The fact is, public safety and urban renewal are not mutually exclusive. Nor, I might add do cities and counties around the state without large urban renewal spending have the meth epidemic all figured out.

Oh, and Measure 11 also created an OHSU-specific exception to the constitutional debt limitation for GO bonds. Pretty sweet exception if you are one of the trough-feeding piggies who want to ride up and down on an aerial tram (rim shot) day after day. Not so sweet for those of us paying for it.

"if me and 254 other people did this, it would mean 1 less bus on the road."

Now you're talking! Will they put that bumpersticker on the aerial tram [rim shot]? If not, someone should.

NLP2P - "We could all speculate, but we will never know."

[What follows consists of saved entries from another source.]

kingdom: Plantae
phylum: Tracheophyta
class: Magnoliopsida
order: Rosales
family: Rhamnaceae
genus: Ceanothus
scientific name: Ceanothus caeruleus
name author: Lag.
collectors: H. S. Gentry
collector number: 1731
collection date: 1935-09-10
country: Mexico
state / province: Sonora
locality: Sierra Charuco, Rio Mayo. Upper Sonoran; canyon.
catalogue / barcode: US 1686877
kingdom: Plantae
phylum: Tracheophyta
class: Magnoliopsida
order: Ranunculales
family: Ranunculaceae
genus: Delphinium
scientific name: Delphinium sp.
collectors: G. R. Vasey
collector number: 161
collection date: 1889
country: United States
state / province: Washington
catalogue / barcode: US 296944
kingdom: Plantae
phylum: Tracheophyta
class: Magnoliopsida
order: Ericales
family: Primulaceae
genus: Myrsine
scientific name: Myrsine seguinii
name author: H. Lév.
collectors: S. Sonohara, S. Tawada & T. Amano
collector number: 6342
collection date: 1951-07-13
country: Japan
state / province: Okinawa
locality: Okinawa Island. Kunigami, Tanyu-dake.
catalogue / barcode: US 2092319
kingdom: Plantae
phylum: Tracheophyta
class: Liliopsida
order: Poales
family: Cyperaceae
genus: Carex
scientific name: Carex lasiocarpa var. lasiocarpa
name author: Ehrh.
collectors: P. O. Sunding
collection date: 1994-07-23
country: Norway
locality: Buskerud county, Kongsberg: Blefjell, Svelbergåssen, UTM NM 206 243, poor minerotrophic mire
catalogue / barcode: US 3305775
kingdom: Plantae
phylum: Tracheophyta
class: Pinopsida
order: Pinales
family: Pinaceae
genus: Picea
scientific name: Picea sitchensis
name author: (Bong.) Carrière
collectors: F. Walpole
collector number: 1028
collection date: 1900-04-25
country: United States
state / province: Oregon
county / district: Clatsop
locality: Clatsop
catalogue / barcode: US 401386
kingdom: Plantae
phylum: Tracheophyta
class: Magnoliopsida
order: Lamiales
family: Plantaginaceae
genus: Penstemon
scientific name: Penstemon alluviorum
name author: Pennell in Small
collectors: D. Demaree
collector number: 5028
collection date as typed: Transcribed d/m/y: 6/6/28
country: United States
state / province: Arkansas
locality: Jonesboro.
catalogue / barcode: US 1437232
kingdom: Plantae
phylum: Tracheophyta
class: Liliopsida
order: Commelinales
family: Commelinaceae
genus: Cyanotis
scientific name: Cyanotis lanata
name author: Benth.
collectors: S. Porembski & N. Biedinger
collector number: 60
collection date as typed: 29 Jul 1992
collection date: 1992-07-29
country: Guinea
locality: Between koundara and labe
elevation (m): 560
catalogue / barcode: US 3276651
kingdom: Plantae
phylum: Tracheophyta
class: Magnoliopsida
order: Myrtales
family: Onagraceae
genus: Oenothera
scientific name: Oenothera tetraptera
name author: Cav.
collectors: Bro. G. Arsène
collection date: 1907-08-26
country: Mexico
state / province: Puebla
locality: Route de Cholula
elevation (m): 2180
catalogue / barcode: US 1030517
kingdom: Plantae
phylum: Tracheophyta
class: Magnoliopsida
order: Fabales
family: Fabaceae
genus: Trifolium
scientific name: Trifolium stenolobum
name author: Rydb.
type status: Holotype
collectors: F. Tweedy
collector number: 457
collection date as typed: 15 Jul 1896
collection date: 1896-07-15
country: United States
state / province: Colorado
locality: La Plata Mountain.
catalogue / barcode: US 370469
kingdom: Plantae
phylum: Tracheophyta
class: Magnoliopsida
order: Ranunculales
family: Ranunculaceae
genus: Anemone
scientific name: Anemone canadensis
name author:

After living here 30+ years, there is no speculation. The non-downtown areas of the city ARE getting worse. And more trains downtown aren't going to improve the situation.

The objective problem is "Urban Renewal" is a variation of the Sudafed Law. That is, it gives the gov't folks an excuse to hide behind - because they did *something* - while that something actually makes the situation worse.